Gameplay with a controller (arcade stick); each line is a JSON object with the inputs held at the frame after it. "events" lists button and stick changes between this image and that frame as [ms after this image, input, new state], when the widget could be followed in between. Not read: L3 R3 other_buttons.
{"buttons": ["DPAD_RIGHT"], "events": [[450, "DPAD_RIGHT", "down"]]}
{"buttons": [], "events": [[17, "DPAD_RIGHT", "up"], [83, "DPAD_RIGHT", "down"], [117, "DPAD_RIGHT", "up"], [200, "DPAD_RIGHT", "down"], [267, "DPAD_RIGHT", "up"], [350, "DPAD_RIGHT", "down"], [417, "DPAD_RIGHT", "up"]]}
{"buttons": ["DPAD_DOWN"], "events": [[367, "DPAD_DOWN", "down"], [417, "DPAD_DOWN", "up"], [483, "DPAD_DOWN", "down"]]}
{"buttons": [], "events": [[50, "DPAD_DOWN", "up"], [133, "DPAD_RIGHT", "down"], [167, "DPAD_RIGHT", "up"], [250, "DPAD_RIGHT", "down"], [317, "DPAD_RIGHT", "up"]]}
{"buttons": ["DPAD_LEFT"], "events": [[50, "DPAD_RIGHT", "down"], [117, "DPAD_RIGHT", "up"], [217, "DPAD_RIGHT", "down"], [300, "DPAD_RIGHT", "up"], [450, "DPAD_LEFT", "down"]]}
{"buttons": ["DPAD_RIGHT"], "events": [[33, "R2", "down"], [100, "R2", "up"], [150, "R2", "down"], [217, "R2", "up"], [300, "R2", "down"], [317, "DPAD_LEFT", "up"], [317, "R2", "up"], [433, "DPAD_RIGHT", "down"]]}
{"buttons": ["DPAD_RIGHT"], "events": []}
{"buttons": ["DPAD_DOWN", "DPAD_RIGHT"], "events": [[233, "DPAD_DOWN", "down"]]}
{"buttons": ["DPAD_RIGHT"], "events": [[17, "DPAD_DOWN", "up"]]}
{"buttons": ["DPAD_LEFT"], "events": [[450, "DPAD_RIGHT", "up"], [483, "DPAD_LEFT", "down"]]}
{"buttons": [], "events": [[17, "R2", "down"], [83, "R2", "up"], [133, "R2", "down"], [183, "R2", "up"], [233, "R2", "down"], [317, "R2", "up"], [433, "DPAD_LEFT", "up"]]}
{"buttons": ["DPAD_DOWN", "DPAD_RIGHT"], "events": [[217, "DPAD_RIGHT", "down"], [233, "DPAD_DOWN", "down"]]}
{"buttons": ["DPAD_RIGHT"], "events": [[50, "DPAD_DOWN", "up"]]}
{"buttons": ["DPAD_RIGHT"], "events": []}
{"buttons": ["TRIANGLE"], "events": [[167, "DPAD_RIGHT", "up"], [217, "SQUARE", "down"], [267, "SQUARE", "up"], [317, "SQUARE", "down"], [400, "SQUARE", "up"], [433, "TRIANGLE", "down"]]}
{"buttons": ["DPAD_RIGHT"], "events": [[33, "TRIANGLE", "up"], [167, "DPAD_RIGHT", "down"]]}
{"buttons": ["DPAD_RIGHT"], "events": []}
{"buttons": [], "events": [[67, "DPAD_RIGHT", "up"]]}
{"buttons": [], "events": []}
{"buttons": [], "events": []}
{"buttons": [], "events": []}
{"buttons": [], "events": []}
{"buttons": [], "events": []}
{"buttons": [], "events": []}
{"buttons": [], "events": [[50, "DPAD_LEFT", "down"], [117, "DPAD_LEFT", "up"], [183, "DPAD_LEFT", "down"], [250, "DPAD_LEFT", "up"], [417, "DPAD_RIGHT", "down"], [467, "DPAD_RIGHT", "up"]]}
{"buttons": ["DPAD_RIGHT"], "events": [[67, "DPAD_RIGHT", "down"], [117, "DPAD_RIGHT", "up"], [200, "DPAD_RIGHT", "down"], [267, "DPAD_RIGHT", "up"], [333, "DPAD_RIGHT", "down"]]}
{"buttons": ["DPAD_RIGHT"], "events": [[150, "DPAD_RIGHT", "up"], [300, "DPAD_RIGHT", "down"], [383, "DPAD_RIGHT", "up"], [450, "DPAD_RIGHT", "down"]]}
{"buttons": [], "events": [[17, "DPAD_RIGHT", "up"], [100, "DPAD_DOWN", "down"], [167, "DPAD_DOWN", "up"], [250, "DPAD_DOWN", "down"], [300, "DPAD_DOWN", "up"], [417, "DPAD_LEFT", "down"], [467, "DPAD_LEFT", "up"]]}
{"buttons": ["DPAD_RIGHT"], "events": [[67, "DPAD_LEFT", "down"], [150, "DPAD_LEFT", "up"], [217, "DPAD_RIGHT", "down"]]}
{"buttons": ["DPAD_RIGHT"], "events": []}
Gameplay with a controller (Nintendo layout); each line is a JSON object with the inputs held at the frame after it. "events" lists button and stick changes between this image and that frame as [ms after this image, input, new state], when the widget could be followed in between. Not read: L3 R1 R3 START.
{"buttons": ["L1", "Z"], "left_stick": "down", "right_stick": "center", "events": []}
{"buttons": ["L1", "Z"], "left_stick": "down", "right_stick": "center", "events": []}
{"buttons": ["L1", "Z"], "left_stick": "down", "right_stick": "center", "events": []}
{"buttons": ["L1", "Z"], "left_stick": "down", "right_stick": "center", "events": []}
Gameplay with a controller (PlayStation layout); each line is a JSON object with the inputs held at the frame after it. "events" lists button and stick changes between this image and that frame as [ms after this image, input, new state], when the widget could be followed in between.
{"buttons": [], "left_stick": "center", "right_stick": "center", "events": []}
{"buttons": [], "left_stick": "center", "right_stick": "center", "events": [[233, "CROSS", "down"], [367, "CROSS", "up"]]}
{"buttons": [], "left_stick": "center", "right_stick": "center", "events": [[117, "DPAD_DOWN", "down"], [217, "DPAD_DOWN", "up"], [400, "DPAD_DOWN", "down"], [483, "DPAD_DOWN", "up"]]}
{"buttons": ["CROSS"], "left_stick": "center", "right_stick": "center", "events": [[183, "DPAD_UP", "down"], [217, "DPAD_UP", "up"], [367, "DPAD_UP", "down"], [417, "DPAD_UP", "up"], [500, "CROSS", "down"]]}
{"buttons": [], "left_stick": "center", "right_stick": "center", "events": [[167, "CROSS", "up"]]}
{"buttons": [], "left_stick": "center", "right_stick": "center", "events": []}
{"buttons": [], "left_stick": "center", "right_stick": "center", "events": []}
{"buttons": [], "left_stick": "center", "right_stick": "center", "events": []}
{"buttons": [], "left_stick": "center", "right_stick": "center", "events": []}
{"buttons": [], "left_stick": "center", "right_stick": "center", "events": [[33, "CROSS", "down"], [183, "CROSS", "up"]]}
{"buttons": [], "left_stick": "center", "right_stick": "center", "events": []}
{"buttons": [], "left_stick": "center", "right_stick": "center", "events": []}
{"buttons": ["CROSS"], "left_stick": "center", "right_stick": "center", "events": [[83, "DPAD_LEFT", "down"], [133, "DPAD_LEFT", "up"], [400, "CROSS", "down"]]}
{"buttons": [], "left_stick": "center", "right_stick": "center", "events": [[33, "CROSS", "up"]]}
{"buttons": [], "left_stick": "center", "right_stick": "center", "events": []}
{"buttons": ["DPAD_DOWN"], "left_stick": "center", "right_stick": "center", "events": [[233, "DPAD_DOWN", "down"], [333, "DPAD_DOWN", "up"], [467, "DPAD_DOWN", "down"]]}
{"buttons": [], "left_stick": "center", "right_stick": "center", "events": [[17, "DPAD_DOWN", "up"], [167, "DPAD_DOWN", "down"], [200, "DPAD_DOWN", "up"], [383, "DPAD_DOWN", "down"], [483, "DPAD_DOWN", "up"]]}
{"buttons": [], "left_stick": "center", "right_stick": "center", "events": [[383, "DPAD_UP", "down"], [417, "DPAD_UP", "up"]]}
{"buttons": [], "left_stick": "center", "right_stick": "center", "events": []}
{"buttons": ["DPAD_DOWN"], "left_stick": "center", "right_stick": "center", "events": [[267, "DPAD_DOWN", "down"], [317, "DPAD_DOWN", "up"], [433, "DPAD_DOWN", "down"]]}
◆ ◆ ◆ ◆
EXERCISE OBJECTIVE: In the records above, find every line containing the word "TRIANGLE" and show it.

RESPONSE TO THE TASK:
{"buttons": ["TRIANGLE"], "events": [[167, "DPAD_RIGHT", "up"], [217, "SQUARE", "down"], [267, "SQUARE", "up"], [317, "SQUARE", "down"], [400, "SQUARE", "up"], [433, "TRIANGLE", "down"]]}
{"buttons": ["DPAD_RIGHT"], "events": [[33, "TRIANGLE", "up"], [167, "DPAD_RIGHT", "down"]]}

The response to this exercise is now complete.